Vero E6 cells were inoculated with CCHFV at a MOI of 0.01 and the compounds were added 1×8 drug combination matrix was designed as described in Materials and Methods. Concentration in cell culture supernatant of infectious virus particles was measured 3 days p.i. by immunofocus assay. Cell growth and viability under compound treatment was determined by the MTT method. (A) Dose–response surface for combination of ribavirin and T-705. Sigmoidal dose–response curves were fitted to the single-drug data and the IC50, and IC90 values for ribavirin and T-705 were calculated from the functions. (B) In analogy to the MacSynergy II program [44], [45], a three-dimensional approach was used to identify areas where observed effects are greater (synergy) or less (antagonism) than predicted by the Bliss independence model. To this end, the ratio between predicted virus titer and observed virus titer was calculated for each drug combination. A ratio >1 indicates synergy (i.e. the virus titer predicted for additive effect is higher than the experimentally determined virus titer), a ratio <1 indicates antagonism (i.e. for the virus titer for predicted additive effect is lower than the experimentally determined virus titer). Drug combinations showing a clear difference between experimental and predicted titer (≥4-fold) are marked in yellow with the ratio indicated in red. MTT values are shown in blue for each drug combination.
Figure 9.
Treatment of mice with a combination of ribavirin and T-705.
Mice were inoculated i.p. with 100 FFU of virus. T-705 was administered twice daily per os using a stomach probe. Ribavirin was administered i.p. once daily. Animals received a T-705 dose of 30 or 7.5 mg/(kg×d) in combination with a ribavirin dose of 100 mg/(kg×d). The placebo controls are shown in Fig. 7, as both experiments have been conducted in parallel. Treatment was commenced 1 h p.i. and continued until death or day 8. Mean and standard deviation are shown for weight and temperature.
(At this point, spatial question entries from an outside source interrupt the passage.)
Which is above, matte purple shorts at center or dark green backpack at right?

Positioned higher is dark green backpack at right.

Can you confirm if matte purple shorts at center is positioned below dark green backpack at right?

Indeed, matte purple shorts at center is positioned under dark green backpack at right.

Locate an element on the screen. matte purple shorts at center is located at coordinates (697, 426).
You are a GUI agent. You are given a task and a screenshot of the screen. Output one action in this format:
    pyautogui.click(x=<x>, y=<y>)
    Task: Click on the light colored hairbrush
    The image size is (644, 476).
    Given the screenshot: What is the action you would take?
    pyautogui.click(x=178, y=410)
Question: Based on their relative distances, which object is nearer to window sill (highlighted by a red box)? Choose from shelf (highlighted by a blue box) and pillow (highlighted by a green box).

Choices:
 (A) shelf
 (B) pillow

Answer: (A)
Vertical bars in the graphs for AST and ALT (note the log scale of the y-axis) and the log-transformed virus titers in blood represent the mean values. The duration of treatment in the survival plots, the range of viremia below the detection limit of the immunofocusassay as well as the normal reference range of AST and ALT in mice [59] are shaded in grey. Notes. The two animals that died at day 6 had no detectable virus in organs or blood and no AST/ALT elevation.